Gareth Hall

Personal information
- Full name: Gareth David Hall
- Date of birth: 20 March 1969 (age 56)
- Place of birth: Croydon, England
- Height: 5 ft 8 in (1.73 m)
- Position: Defender

Youth career
- Chelsea

Senior career*
- Years: Team / Apps / (Gls)
- 1986–1996: Chelsea / 138 / (4)
- 1995: → Sunderland (loan) / 1 / (0)
- 1996–1998: Sunderland / 47 / (0)
- 1997: → Brentford / 6 / (0)
- 1998–2001: Swindon Town / 87 / (3)
- 2001–2006: Havant & Waterlooville
- Total:  / 279+ / (7+)

International career
- 1988–1992: Wales / 9 / (0)

= Gareth Hall =

Welsh footballer

Gareth David Hall (born 20 March 1969) is a Welsh former international footballer of the 1980s and 1990s.

==Club career==
===Chelsea===
Hall was born in Croydon.
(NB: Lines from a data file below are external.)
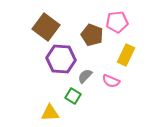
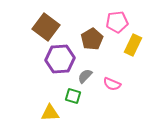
brown pentagon: moved 4 px down; rotated 20 degrees clockwise
yellow rectangle: moved 7 px right, 10 px up
purple hexagon: moved 1 px left; rotated 8 degrees counterclockwise
pink semicircle: moved 1 px right, 3 px down
green square: rotated 14 degrees counterclockwise
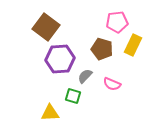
brown pentagon: moved 10 px right, 10 px down; rotated 25 degrees counterclockwise
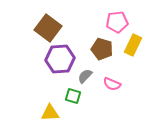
brown square: moved 2 px right, 1 px down
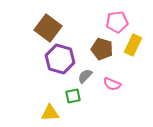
purple hexagon: rotated 20 degrees clockwise
green square: rotated 28 degrees counterclockwise
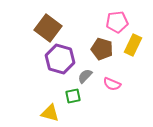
yellow triangle: rotated 18 degrees clockwise
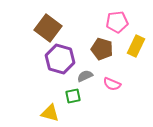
yellow rectangle: moved 3 px right, 1 px down
gray semicircle: rotated 21 degrees clockwise
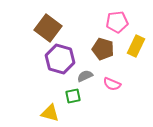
brown pentagon: moved 1 px right
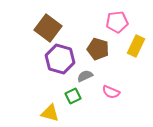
brown pentagon: moved 5 px left
pink semicircle: moved 1 px left, 8 px down
green square: rotated 14 degrees counterclockwise
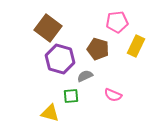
pink semicircle: moved 2 px right, 3 px down
green square: moved 2 px left; rotated 21 degrees clockwise
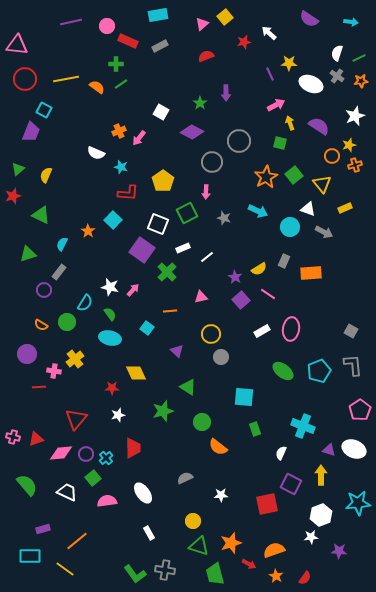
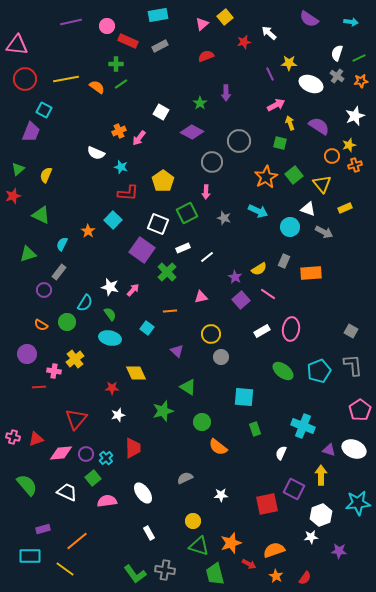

He started his career as an apprentice at Chelsea and made his first team debut on 5 May 1987 against Wimbledon, having featured in a reserve match earlier in the day. He made a total of 225 league appearances during his time at the club, although the number of matches he played was limited by the presence of Steve Clarke. Hall was a member of the Chelsea team that won the 1990 Full Members Cup at Wembley Stadium.
===Sunderland===
He moved to Sunderland in January 1996, having originally been on loan there. Hall went on to make 48 league appearances for the club.
===Later career===
Hall joined Swindon Town in May 1998 and played in most games during his first two seasons. Following the arrival of Colin Todd he was told he could leave on a free transfer, but continued training with the team and he ended up playing a few more matches for them, before leaving in May 2001 to join Havant & Waterlooville. In total he made 97 senior appearances for Swindon, scoring 3 goals.
==International career==
He won 9 international caps for Wales, first being selected for the senior side on 23 March 1988, in a 2–1 friendly defeat to Yugoslavia. His last cap came on 29 April 1992 in a 1–1 friendly draw with Austria.